Immondices (prose)
Sous l’arctique échauffé, un foret gigantesque pénétra la croûte terrestre, pour délester la lithosphère de ses trésors organiques malodorants. Cette fois, l’humanité ne put colmater la plaie qu’elle avait mis tant de cœur cupide à ouvrir. Les millions d’années de l’évolution décomposée giclèrent comme autant de glaires venues du fond de la gorge du monde. Le pétrole inconscient de lui-même se répandit en jets puissants dans les eaux froides, transformant les derniers vestiges de la banquise en boue désolée. Désormais, l’huile sombre dérivait sans fin sur l’océan. Nappe après nappe, se dressait la table d’un ultime festin à l’échelle du globe, écrasant les vagues, étouffant partout la vie. Un cachalot plongea si profond que ses poumons éclatèrent enfin, le délivrant de l’ombre rampante. Dauphins et baleines, englués tels des mouches, périrent en tentant de crever le dôme qui avançait inexorable, jusqu’à recouvrir toutes les mers.
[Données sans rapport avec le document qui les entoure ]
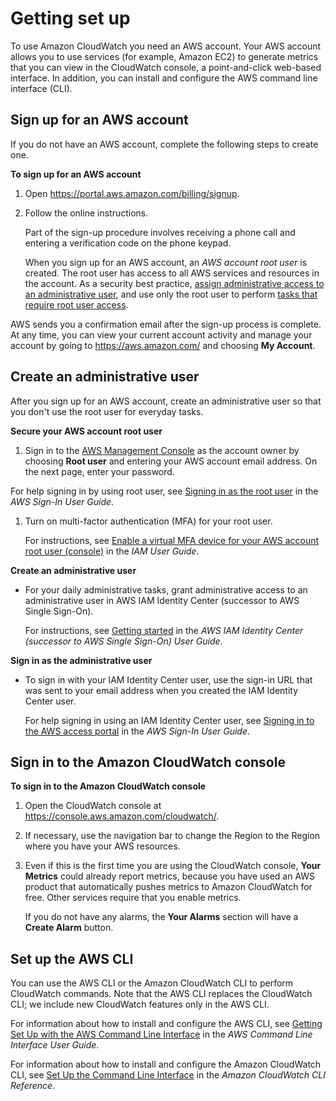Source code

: # Getting set up<a name="GettingSetup"></a>

To use Amazon CloudWatch you need an AWS account\. Your AWS account allows you to use services \(for example, Amazon EC2\) to generate metrics that you can view in the CloudWatch console, a point\-and\-click web\-based interface\. In addition, you can install and configure the AWS command line interface \(CLI\)\.

## Sign up for an AWS account<a name="sign-up-for-aws"></a>

If you do not have an AWS account, complete the following steps to create one\.

**To sign up for an AWS account**

1. Open [https://portal\.aws\.amazon\.com/billing/signup](https://portal.aws.amazon.com/billing/signup)\.

1. Follow the online instructions\.

   Part of the sign\-up procedure involves receiving a phone call and entering a verification code on the phone keypad\.

   When you sign up for an AWS account, an *AWS account root user* is created\. The root user has access to all AWS services and resources in the account\. As a security best practice, [assign administrative access to an administrative user](https://docs.aws.amazon.com/singlesignon/latest/userguide/getting-started.html), and use only the root user to perform [tasks that require root user access](https://docs.aws.amazon.com/accounts/latest/reference/root-user-tasks.html)\.

AWS sends you a confirmation email after the sign\-up process is complete\. At any time, you can view your current account activity and manage your account by going to [https://aws\.amazon\.com/](https://aws.amazon.com/) and choosing **My Account**\.

## Create an administrative user<a name="create-an-admin"></a>

After you sign up for an AWS account, create an administrative user so that you don't use the root user for everyday tasks\.

**Secure your AWS account root user**

1.  Sign in to the [AWS Management Console](https://console.aws.amazon.com/) as the account owner by choosing **Root user** and entering your AWS account email address\. On the next page, enter your password\.

   For help signing in by using root user, see [Signing in as the root user](https://docs.aws.amazon.com/signin/latest/userguide/console-sign-in-tutorials.html#introduction-to-root-user-sign-in-tutorial) in the *AWS Sign\-In User Guide*\.

1. Turn on multi\-factor authentication \(MFA\) for your root user\.

   For instructions, see [Enable a virtual MFA device for your AWS account root user \(console\)](https://docs.aws.amazon.com/IAM/latest/UserGuide/id_credentials_mfa_enable_virtual.html#enable-virt-mfa-for-root) in the *IAM User Guide*\.

**Create an administrative user**
+ For your daily administrative tasks, grant administrative access to an administrative user in AWS IAM Identity Center \(successor to AWS Single Sign\-On\)\.

  For instructions, see [Getting started](https://docs.aws.amazon.com/singlesignon/latest/userguide/getting-started.html) in the *AWS IAM Identity Center \(successor to AWS Single Sign\-On\) User Guide*\.

**Sign in as the administrative user**
+ To sign in with your IAM Identity Center user, use the sign\-in URL that was sent to your email address when you created the IAM Identity Center user\.

  For help signing in using an IAM Identity Center user, see [Signing in to the AWS access portal](https://docs.aws.amazon.com/signin/latest/userguide/iam-id-center-sign-in-tutorial.html) in the *AWS Sign\-In User Guide*\.

## Sign in to the Amazon CloudWatch console<a name="ConsoleSignIn"></a>

**To sign in to the Amazon CloudWatch console**

1. Open the CloudWatch console at [https://console\.aws\.amazon\.com/cloudwatch/](https://console.aws.amazon.com/cloudwatch/)\.

1. If necessary, use the navigation bar to change the Region to the Region where you have your AWS resources\.

1. Even if this is the first time you are using the CloudWatch console, **Your Metrics** could already report metrics, because you have used an AWS product that automatically pushes metrics to Amazon CloudWatch for free\. Other services require that you enable metrics\.

   If you do not have any alarms, the **Your Alarms** section will have a **Create Alarm** button\.

## Set up the AWS CLI<a name="SetupCLI"></a>

You can use the AWS CLI or the Amazon CloudWatch CLI to perform CloudWatch commands\. Note that the AWS CLI replaces the CloudWatch CLI; we include new CloudWatch features only in the AWS CLI\.

For information about how to install and configure the AWS CLI, see [Getting Set Up with the AWS Command Line Interface](https://docs.aws.amazon.com/cli/latest/userguide/cli-chap-getting-set-up.html) in the *AWS Command Line Interface User Guide*\.

For information about how to install and configure the Amazon CloudWatch CLI, see [Set Up the Command Line Interface](https://docs.aws.amazon.com/AmazonCloudWatch/latest/cli/SetupCLI.html) in the *Amazon CloudWatch CLI Reference*\.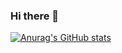 ### Hi there 👋

[![Anurag's GitHub stats](https://github-readme-stats.vercel.app/api?username=ChrissDesy&hide=contribs,prs&&count_private=true)](https://github.com/anuraghazra/github-readme-stats)
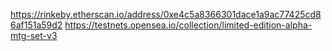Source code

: https://rinkeby.etherscan.io/address/0xe4c5a8366301dace1a9ac77425cd86af151a59d2
https://testnets.opensea.io/collection/limited-edition-alpha-mtg-set-v3
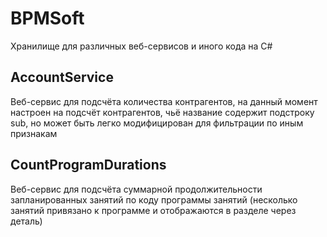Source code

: # BPMSoft
Хранилище для различных веб-сервисов и иного кода на C#

## AccountService
Веб-сервис для подсчёта количества контрагентов, на данный момент настроен на подсчёт контрагентов, чьё название содержит подстроку sub, но может быть легко модифицирован для фильтрации по иным признакам

## CountProgramDurations
Веб-сервис для подсчёта суммарной продолжительности запланированных занятий по коду программы занятий (несколько занятий привязано к программе и отображаются в разделе через деталь)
Bien avant que la vie eut péri au sein de la soupe primordiale, l’air en relents fétides répandit le fiel jusqu’au cœur des plus hautes montagnes, dévalant les pentes à ravir, pour porter plus loin son ordre macabre.
Bien longtemps l’onde souillée montra ses orbites vides, son sourire tranché, au cieux indifférents.
Les millénaires roulèrent, en vain, la toupie terrestre, emportée pour rien dans son élan mécanique.
Quelques éons plus tard, la vie insatiable surgit de l’immondice flottant, agité par la lune. Des voix se firent entendre nées de plastique et d’huile lourde. La singularité i aux hydrocarbures qui levèrent des millions d’yeux aux ciel à la recherche de Dieux pour les enfanter. L’homme venait de renaître de sa propre charogne.